A. Faizur Rahman’s article “The essentiality of mosques” says that the Supreme Court needs to reconsider the Ismail Faruqui verdict, in which it stated that a mosque is not essential to Islam. Instead of arguing his case, Mr. Rahman blandly states: “A reading of the Koran and authentic traditions of the Prophet make clear the significance of the mosque in Islam.” This is, at best, a circular argument and, at worst, a terrible obfuscation.
Misreading the Constitution
It is also a misreading of the Constitution of India to state, as the writer does, that Articles 25 and 26 guarantee Muslims an unfettered fundamental right to pray in a mosque. Fundamental rights in our Constitution are not absolute, and are subject to reasonable restrictions of morality, health, and public order. And for a moment even if I agree to it then it exposes their hypocrisy as we all are aware of the Sabrimala verdict.

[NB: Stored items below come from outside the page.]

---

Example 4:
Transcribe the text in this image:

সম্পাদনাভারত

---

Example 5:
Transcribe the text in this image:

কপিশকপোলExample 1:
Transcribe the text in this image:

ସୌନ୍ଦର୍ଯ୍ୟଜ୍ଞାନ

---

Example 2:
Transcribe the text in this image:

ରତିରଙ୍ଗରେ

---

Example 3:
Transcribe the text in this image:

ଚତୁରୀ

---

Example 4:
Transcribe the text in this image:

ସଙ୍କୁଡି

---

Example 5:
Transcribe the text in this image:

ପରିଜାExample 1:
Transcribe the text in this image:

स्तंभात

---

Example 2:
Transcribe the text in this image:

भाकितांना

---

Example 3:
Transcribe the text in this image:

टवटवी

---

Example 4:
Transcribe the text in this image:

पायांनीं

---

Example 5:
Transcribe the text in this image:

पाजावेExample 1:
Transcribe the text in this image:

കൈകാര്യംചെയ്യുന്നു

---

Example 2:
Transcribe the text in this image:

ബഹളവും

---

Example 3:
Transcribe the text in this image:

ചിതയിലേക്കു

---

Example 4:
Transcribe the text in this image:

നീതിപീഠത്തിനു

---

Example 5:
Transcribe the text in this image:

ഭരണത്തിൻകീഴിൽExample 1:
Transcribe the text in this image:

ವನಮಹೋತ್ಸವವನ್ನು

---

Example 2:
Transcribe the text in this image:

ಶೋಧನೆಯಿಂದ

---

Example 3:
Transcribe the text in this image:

It is now established that Babri Masjid was a structure constructed by invaders, and after demolishing a pre-existing temple. The Supreme Court in 1994 had directed the Allahabad High Court to verify this by scientific methods.

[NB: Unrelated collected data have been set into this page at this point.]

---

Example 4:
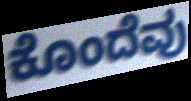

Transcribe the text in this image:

ಕೊಂದೆವು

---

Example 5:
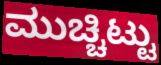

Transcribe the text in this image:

ಮುಚ್ಚಿಟ್ಟು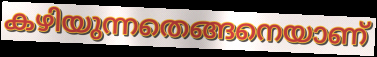
കഴിയുന്നതെങ്ങനെയാണ്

The High Court then asked the Archaeological Survey of India (ASI) to determine and verify this fact. A team of two top archaeologists, B.B. Lal and K.K. Mohammed, in 2002 deployed the most scientific tools and unanimously concluded that there was indeed an extensive temple complex in ruins under the site where the Babri Masjid structure had stood.
The High Court accepted this finding and relied on the same in depth in its 2010 judgment of 1,000 printed pages, now available in three bound volumes. It is this judgment that the Sunni Waqf Board has appealed against in the Supreme Court.

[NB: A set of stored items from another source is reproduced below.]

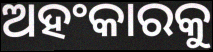
ଅହଂକାରକୁ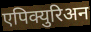
एपिक्युरिअनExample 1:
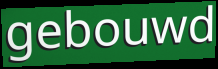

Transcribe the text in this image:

gebouwd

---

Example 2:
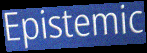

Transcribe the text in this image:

Epistemic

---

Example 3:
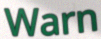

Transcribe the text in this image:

Warn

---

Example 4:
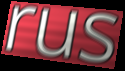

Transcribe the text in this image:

rus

Before the Supreme Court today are two sets of petitions being considered. The first is a civil suit appeal against the High Court judgment, viz., on questions of who the “disputed” Ayodhya site belongs to. The second is writ petition by Subramanian Swamy seeking enforcement of fundamental right to pray at the site where Rama was born. Many devout Hindus believe that Bhagwan Sri Rama was born at a particular spot in Ayodhya, the then capital of a flourishing kingdom of the Suryavamsa dynasty.
Rama is regarded as Maryada Purushottam and worshipped by Hindus in the north as an avatar of Vishnu, while some Tamil saints known as Nayanmars and Alwars composed many hymns and songs dedicated to his divinity. In that sense, Sri Rama was the first truly national king of India, supra region, supra varna or jati. That is why the poet Mohammed Iqbal called him ‘Imam-e-Hind’.
The exact spot of the palace where Rama was born has been — and remains — firmly identified in the Hindu mind and is held sacred. This is the very area where stood, from 1528 till December 6, 1992, a structure that came to be known as Babri Masjid, put up by Babar’s commander, Mir Baqi.
And thus I believe that building of grand Ram Mandir is inevitable because what Mecca is to Muslims, Vatican is to Christians, Ram Mandir at Ayodhya is to Hindus. Therefore, this must not be misunderstood as a title suit but this is the question of faith at Ayodhya.